→ Input records

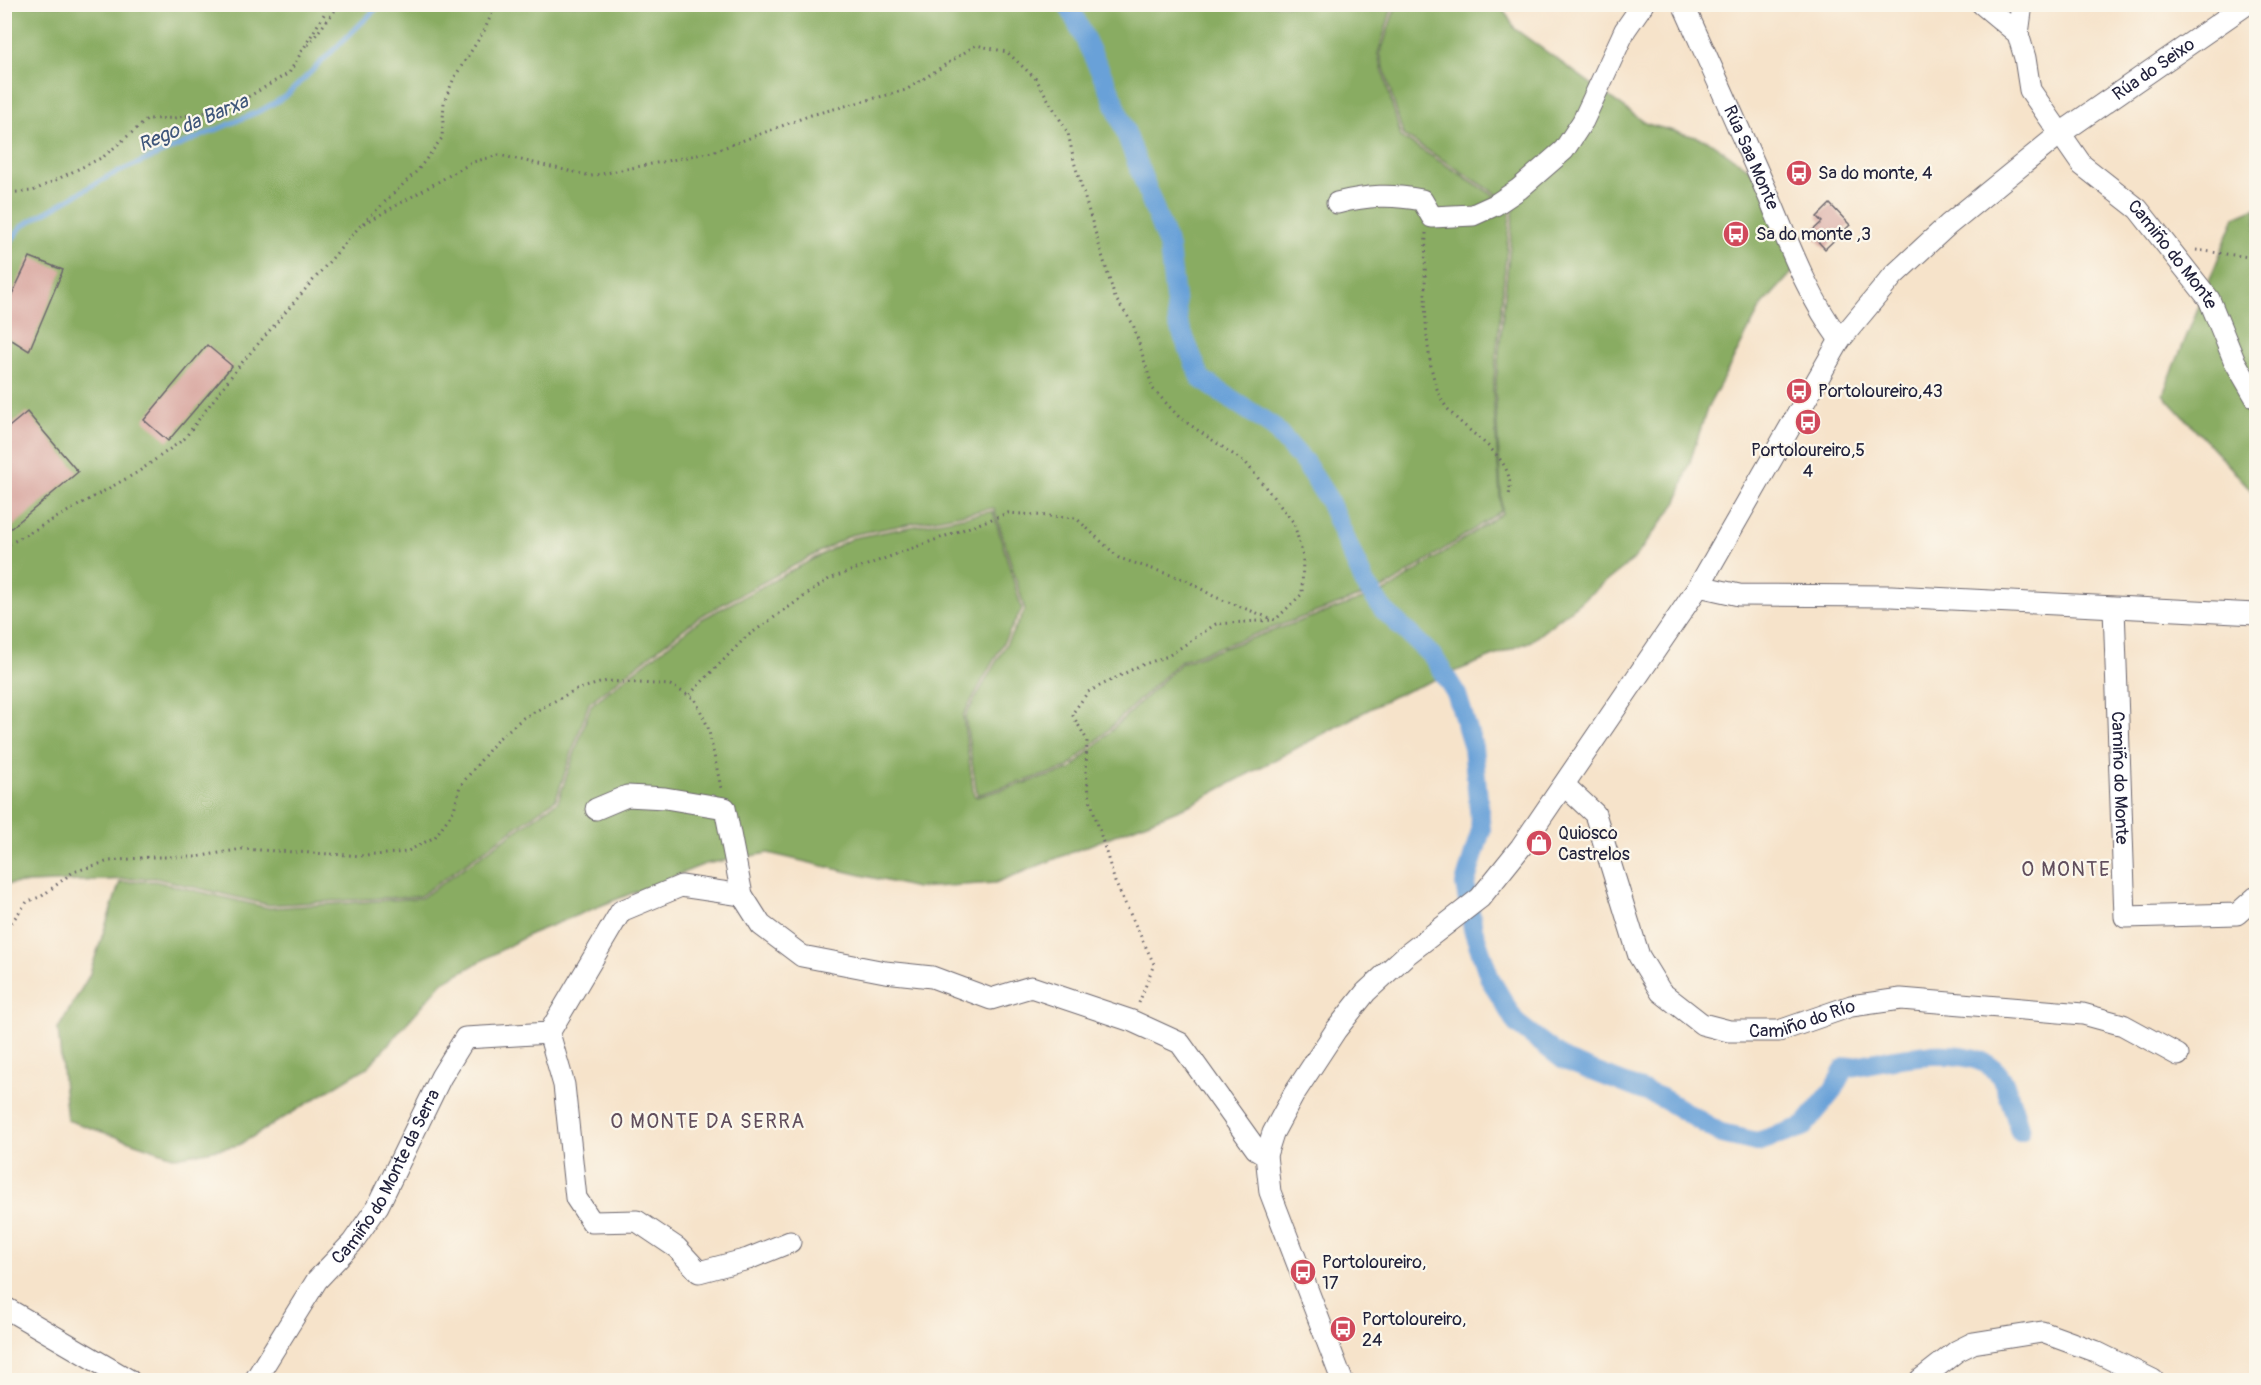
<svg xmlns="http://www.w3.org/2000/svg" width="2261" height="1385" font-family="Pangolin,sans-serif">
<style>
.forest{fill:#89ac62;stroke:#56674e;stroke-width:1.5}
.lines{fill:none;stroke-linecap:round;stroke-linejoin:round}
.stream{stroke:#69a1d8;stroke-width:5}
.canal{stroke:#69a1d8;stroke-width:20}
.building{fill:#d6a09a}
.minor-casing{stroke:#6c666d;stroke-width:23}
.path{stroke:#6c666d;stroke-width:3;stroke-dasharray:1.5 4.5;stroke-linecap:butt}
.minor{stroke:#fff;stroke-width:21}
.labels{text-anchor:middle;dominant-baseline:central;stroke-width:4.5;stroke-linejoin:round;paint-order:stroke}
.street-label{font-size:18px;fill:#22223b;stroke:#fbf7ec}
.poi-label{font-size:18px;fill:#22223b;stroke:#fbf7ec;text-anchor:start}
.water-label{font-size:20px;font-style:italic;fill:#3e557a;stroke:#fbf7ec}
.neighbourhood-label{font-size:20px;letter-spacing:1.5px;fill:#614e5c;stroke:#fbf7ec}
</style>
<rect width="100%" height="100%" fill="#fbf7ec"/>
<filter id="ink" filterUnits="userSpaceOnUse"><feTurbulence type="fractalNoise" baseFrequency=".0167" numOctaves="2"/><feDisplacementMap in="SourceGraphic" scale="12" xChannelSelector="R" yChannelSelector="G"/><feConvolveMatrix kernelMatrix="1 2 1 2 8 2 1 2 1" color-interpolation-filters="sRGB"/></filter>
<filter id="wash" filterUnits="userSpaceOnUse"><feTurbulence type="fractalNoise" baseFrequency=".008" numOctaves="4" result="noise"/><feDisplacementMap in="SourceGraphic" scale="24" xChannelSelector="R" yChannelSelector="G"/><feGaussianBlur stdDeviation="1.35" result="paint"/><feColorMatrix in="noise" values="0 0 0 0 0 0 0 0 0 0 0 0 0 0 0 0 0 1.4 0 .05"/><feComposite in="paint" operator="in"/></filter>
<g filter="url(#wash)">
<rect width="100%" height="100%" fill="#f6e3ca"/>
<path class="forest" d="M4,5H1393L1378,54L1401,137L1511,206L1493,390L1501,511L1387,587L1180,661L1068,768L977,795L965,717L1025,610L994,508L851,535L699,617L589,703L556,799L420,896L269,905L155,878L5,884Z
M1396,5H1501L1515,29L1647,124L1707,140L1781,191L1798,266L1761,307L1707,409L1677,502L1633,560L1531,641L1392,697L1192,804L995,883L916,888L768,853L705,864L530,934L443,982L369,1066L239,1145L176,1157L67,1120L58,1029L89,976L120,882L155,881L269,908L421,898L558,801L591,705L700,620L852,538L993,511L1022,609L963,716L974,795L977,797L1070,770L1181,663L1388,590L1502,513L1495,390L1514,205L1403,135L1380,54Z
M2256,208V495L2163,394L2235,217Z"/>
<g class="lines">
<path class="stream" d="M4,251L22,226L109,176L262,110L286,96L381,4"/>
<path class="canal" d="M1068,4L1111,93L1169,248L1178,323L1201,379L1272,426L1305,463L1328,499L1365,584L1383,609L1434,658L1457,695L1473,747L1481,830L1465,884L1473,929L1490,979L1516,1023L1564,1060L1662,1098L1722,1134L1757,1142L1803,1127L1834,1089L1845,1068C1883,1061 1979,1037 2002,1079C2010,1095 2015,1115 2020,1131"/>
</g>
<g id="blocks">
<path class="building" d="M1830,204L1850,225L1825,249L1810,233L1822,222L1817,217Z
M30,257L63,270L29,351L4,335V311Z
M207,345L232,366L168,441L144,420Z
M27,412L78,472L4,534V431Z"/>
</g>
</g>
<g filter="url(#ink)">
<use href="#blocks" fill-opacity="0" stroke="#6c666d" stroke-width="1.5"/>
<g class="lines">
<defs>
<g id="minor">
<path id="s1" d="M1683,4C1712,68 1741,133 1769,197C1790,247 1808,296 1840,340"/>
<path id="s2" d="M1982,4L2018,34L2025,58L2030,90L2082,165L2138,209L2209,299L2234,360L2256,398"/>
<path d="M2018,34L2022,4"/>
<path d="M1337,203C1368,195 1391,194 1422,200L1432,217L1473,215L1495,205L1519,189L1564,150L1583,121L1625,30L1643,4"/>
<path d="M1699,586L1739,595L1891,596L2256,614"/>
<path id="s3" d="M2114,608L2125,917L2237,914L2256,897"/>
<path id="s4" d="M1564,785L1595,814L1639,956L1661,992L1702,1024L1729,1031H1779L1851,1006L1901,999L2083,1014L2123,1025L2178,1055"/>
<path d="M596,809L627,796L665,798L725,808L742,895"/>
<path d="M549,1033L564,1085L576,1198L592,1222L637,1221L677,1248L699,1272L748,1259L790,1242"/>
<path d="M4,1307L129,1380"/>
<path id="s5" d="M255,1380L317,1280L352,1243L378,1206L441,1077L465,1038L549,1033L621,911L681,886L742,895L761,925L802,956L885,972L932,977L991,999L1031,987L1132,1021L1180,1043L1256,1149L1266,1155"/>
<path id="s6" d="M1342,1380L1270,1192L1266,1155L1273,1133L1294,1094L1336,1030L1366,992L1405,956L1480,898L1521,847L1699,586L1840,340L1894,275L1948,225L2061,133L2247,4"/>
<path d="M1920,1380L1957,1351L1973,1343L2042,1332L2094,1351L2153,1380"/>
</g>
</defs>
<use href="#minor" class="minor-casing"/>
<path class="path" d="M308,45L340,4
M4,193L33,191L103,157L148,119L174,118L229,108L289,73L326,11V4
M363,223L418,170L442,138L444,102L454,78L484,31L496,4
M1426,233C1425,277 1421,364 1443,402C1461,433 1518,453 1509,495
M2196,250L2256,258
M4,547L138,472L184,439L239,366L360,226L473,162L499,155L591,176L712,152L811,115L906,90L976,45L1007,52L1036,79L1068,133L1075,165L1115,298L1133,324L1153,389L1180,418L1246,463L1294,523L1303,557L1302,594L1275,620L1215,597L1186,580L1119,558L1076,518L1008,513L829,579L746,637L688,696
M4,932L27,902L42,896L73,872L109,861L151,857H196L242,849L365,856L406,852L435,837L454,810L460,786L498,739L523,718L575,690L607,681L670,685L695,699L708,727L721,788
M1139,1003L1154,964L1115,882L1090,799L1086,773L1087,740L1072,714L1088,692L1139,666L1168,656L1216,624L1273,620"/>
<use href="#minor" class="minor"/>
</g>
</g>
<defs>
<symbol id="bus-disc" viewBox="-11 -11 22 22"><circle r="9.5" fill="#d1495b" stroke="#fbf7ec"/><path d="M-5-6H5V4H4V6H2V4H-2V6H-4V4H-5ZM-3.5-4V0h7V-4ZM-3.5 1.2v1.5H-2V1.2ZM2 1.2v1.5H3.5V1.2Z" fill="#fff"/></symbol>
<symbol id="shop-disc" viewBox="-11 -11 22 22"><circle r="9.5" fill="#d1495b" stroke="#fbf7ec"/><path d="M-5-2.5h2.3a2.7 3.5 0 0 1 5.4 0H5L5.5 6h-11ZM-1.5-2.5h3a1.5 2.3 0 0 0-3 0Z" fill="#fff"/></symbol>
</defs>
<g fill-rule="evenodd">
<use href="#bus-disc" x="1784" y="158" width="30" height="30"/>
<use href="#bus-disc" x="1721" y="219" width="30" height="30"/>
<use href="#bus-disc" x="1784" y="376" width="30" height="30"/>
<use href="#bus-disc" x="1793" y="407" width="30" height="30"/>
<use href="#shop-disc" x="1524" y="828" width="30" height="30"/>
<use href="#bus-disc" x="1288" y="1257" width="30" height="30"/>
<use href="#bus-disc" x="1328" y="1314" width="30" height="30"/>
</g>
<g class="labels">
<g class="street-label">
<text stroke="none"><textPath href="#s6" startOffset="1660">Rúa do Seixo</textPath></text>
<text stroke="none"><textPath href="#s1" startOffset="168">Rúa Saa Monte</textPath></text>
<text stroke="none"><textPath href="#s2" startOffset="324">Camiño do Monte</textPath></text>
<text stroke="none"><textPath href="#s3" startOffset="170">Camiño do Monte</textPath></text>
<text stroke="none"><textPath href="#s4" startOffset="388">Camiño do Río</textPath></text>
<text stroke="none"><textPath href="#s5" startOffset="243">Camiño do Monte da Serra</textPath></text>
</g>
<g class="poi-label">
<text x="1818" y="173">Sa do monte, 4</text>
<text x="1756" y="234">Sa do monte ,3</text>
<text x="1818" y="391">Portoloureiro,43</text>
<text x="1808" y="450" text-anchor="middle">Portoloureiro,5<tspan x="1808" dy="21">4</tspan></text>
<text x="1558" y="833">Quiosco<tspan x="1558" dy="21">Castrelos</tspan></text>
<text x="1322" y="1262">Portoloureiro,<tspan x="1322" dy="21">17</tspan></text>
<text x="1362" y="1319">Portoloureiro,<tspan x="1362" dy="21">24</tspan></text>
</g>
<g class="water-label">
<text transform="translate(193 123) rotate(-23)">Rego da Barxa</text>
</g>
<g class="neighbourhood-label">
<text x="2066" y="869">O MONTE</text>
<text x="708" y="1121">O MONTE DA SERRA</text>
</g>
</g>
<rect width="2261" height="1385" fill="none" stroke="#fbf7ec" stroke-width="24"/>
</svg>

→ What is expected
Could you report all lines of the listing that hold "shop"?

→ Exercise answer
<symbol id="shop-disc" viewBox="-11 -11 22 22"><circle r="9.5" fill="#d1495b" stroke="#fbf7ec"/><path d="M-5-2.5h2.3a2.7 3.5 0 0 1 5.4 0H5L5.5 6h-11ZM-1.5-2.5h3a1.5 2.3 0 0 0-3 0Z" fill="#fff"/></symbol>
<use href="#shop-disc" x="1524" y="828" width="30" height="30"/>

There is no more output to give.